Last October, the Packers and Microsoft (NASDAQ: [[ticker:MSFT]]) said they would each spend $5 million by 2022 to create a new venture capital fund and a series of innovation-focused programs as part of the TitleTownTech project. The team reiterated this week that it and Microsoft plan to create a venture fund. It will provide capital to startups in industries such as digital health, agriculture, manufacturing, and logistics, the Packers said.
TitleTownTech’s offices and programming spaces will take up 11,000 square feet in a building next to the Packers’ Lambeau Field that’s still under construction. The team said it expects to open the building early next year.
—What’s the coolest thing made in Wisconsin? Wisconsin Manufacturers and Commerce (WMC), a powerful lobby that serves businesses based in the Badger State, is seeking to answer that question through a series of one-on-one matchups between Wisconsin-made goods.
WMC said sixteen products have been picked as finalists, and they’ll face off in a March Madness-style bracket that will use public online voting to crown a champion. Finalist products that might be of interest to Xconomy readers include a radiology ultrasound system developed by GE Healthcare, and Accuray’s (NASDAQ: [[ticker:ARAY]]) CyberKnife radiation oncology machine.
—Bertelsmann, a German media and publishing conglomerate, purchased Brookfield-based OnCourse Learning for a reported $500 million. OnCourse Learning, which has built a catalog of online professional training programs, was previously owned by CIP Capital, a New York-based private equity firm.
—Cellectar Biosciences said the Food and Drug Administration has given its lead drug candidate Rare Pediatric Disease Designation for treating osteosarcoma, a type of bone cancer. The designation qualifies the drug, CLR 131, to receive priority review vouchers if the drug is approved.

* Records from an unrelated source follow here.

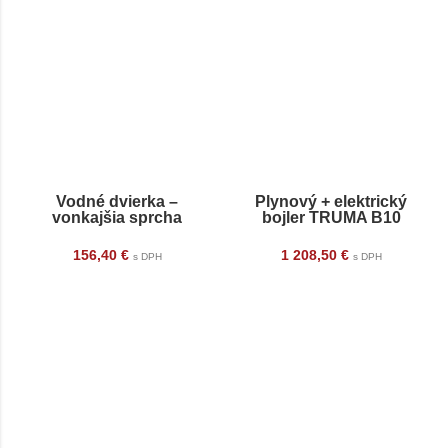
Vodné dvierka –
Plynový + elektrický
vonkajšia sprcha
bojler TRUMA B10
156,40
€
1 208,50
€
s DPH
s DPH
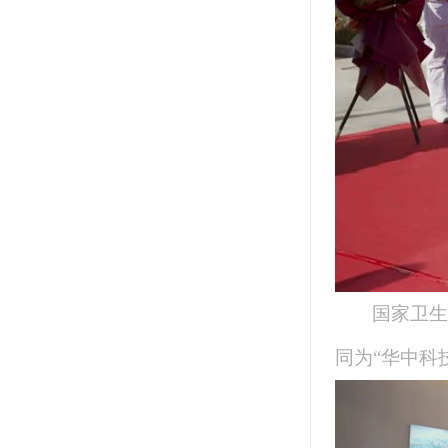
国家卫生
同为“华中科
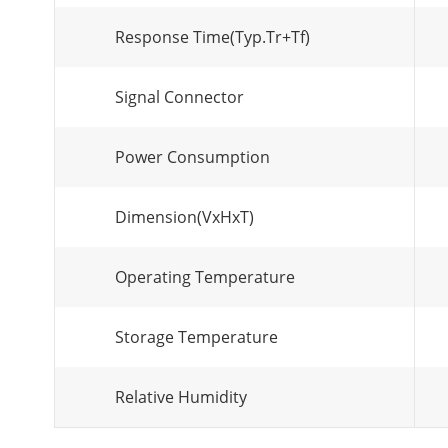
Response Time(Typ.Tr+Tf)
Signal Connector
Power Consumption
Dimension(VxHxT)
Operating Temperature
Storage Temperature
Relative Humidity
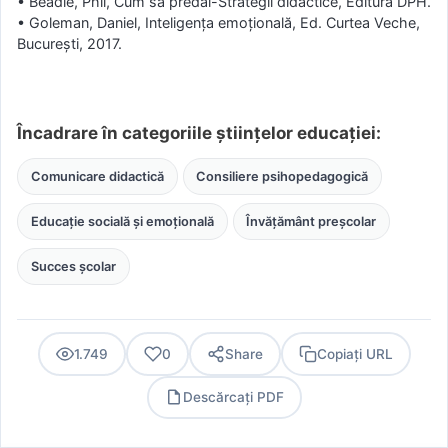
• Beadle, Phil, Cum să predai-Strategii didactice, Editura DPH.
• Goleman, Daniel, Inteligenţa emoţională, Ed. Curtea Veche,
Bucureşti, 2017.
Încadrare în categoriile științelor educației:
Comunicare didactică
Consiliere psihopedagogică
Educație socială și emoțională
Învățământ preșcolar
Succes școlar
1.749
0
Share
Copiați URL
Descărcați PDF
PDF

Madison-based Cellectar (NASDAQ: [[ticker:CLRB]]) has said CLR 131 has the potential to treat malignant tumors and certain forms of blood cancer, including multiple myeloma.
—Jamf, an enterprise software company headquartered in Minneapolis that has roots and operations in Eau Claire, acquired Orchard & Grove, an Austin, TX-based software developer. Both companies provide software and IT support to organizations with employees who use Apple (NASDAQ: [[ticker:AAPL]]) computers and mobile devices to do their jobs. Jamf did not say how much it paid to acquire Orchard & Grove in a press release announcing the deal.

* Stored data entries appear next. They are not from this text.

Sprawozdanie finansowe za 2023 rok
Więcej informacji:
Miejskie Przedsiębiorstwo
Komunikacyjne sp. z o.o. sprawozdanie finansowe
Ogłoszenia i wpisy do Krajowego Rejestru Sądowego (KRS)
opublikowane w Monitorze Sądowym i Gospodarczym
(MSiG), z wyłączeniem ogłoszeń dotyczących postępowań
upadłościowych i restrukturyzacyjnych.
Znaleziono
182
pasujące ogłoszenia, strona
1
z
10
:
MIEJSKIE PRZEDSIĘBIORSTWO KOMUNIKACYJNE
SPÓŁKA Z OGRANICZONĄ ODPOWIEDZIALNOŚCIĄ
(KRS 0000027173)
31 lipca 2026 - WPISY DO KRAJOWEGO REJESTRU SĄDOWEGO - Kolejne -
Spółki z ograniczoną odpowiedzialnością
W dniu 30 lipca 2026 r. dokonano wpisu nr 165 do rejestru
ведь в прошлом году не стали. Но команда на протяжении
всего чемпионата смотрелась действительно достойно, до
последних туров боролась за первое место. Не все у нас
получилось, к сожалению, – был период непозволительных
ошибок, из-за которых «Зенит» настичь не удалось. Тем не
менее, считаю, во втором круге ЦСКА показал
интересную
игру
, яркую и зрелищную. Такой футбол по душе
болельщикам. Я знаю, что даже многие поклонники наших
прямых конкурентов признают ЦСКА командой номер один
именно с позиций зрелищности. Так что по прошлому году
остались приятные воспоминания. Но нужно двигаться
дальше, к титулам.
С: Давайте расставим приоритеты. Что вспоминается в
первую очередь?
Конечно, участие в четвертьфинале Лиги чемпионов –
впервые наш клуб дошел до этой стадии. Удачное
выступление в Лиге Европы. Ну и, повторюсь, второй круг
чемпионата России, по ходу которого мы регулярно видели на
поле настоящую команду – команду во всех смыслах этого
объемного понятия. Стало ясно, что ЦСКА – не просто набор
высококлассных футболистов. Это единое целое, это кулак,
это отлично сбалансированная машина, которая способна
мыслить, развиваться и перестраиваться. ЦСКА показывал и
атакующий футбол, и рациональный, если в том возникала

—The National Institutes of Health said it’s using flu vaccines developed by Madison-based FluGen in a clinical trial to determine whether the vaccines can protect patients against multiple strains of the virus. That’s the goal of so-called “universal” flu vaccines that FluGen and other companies are seeking to commercialize. The trial, which has enrolled 50 subjects ages nine to 17, involves giving patients either FluGen’s RedeeFlu experimental vaccine or a placebo, and then giving all subjects this flu season’s recommended vaccine about three months later.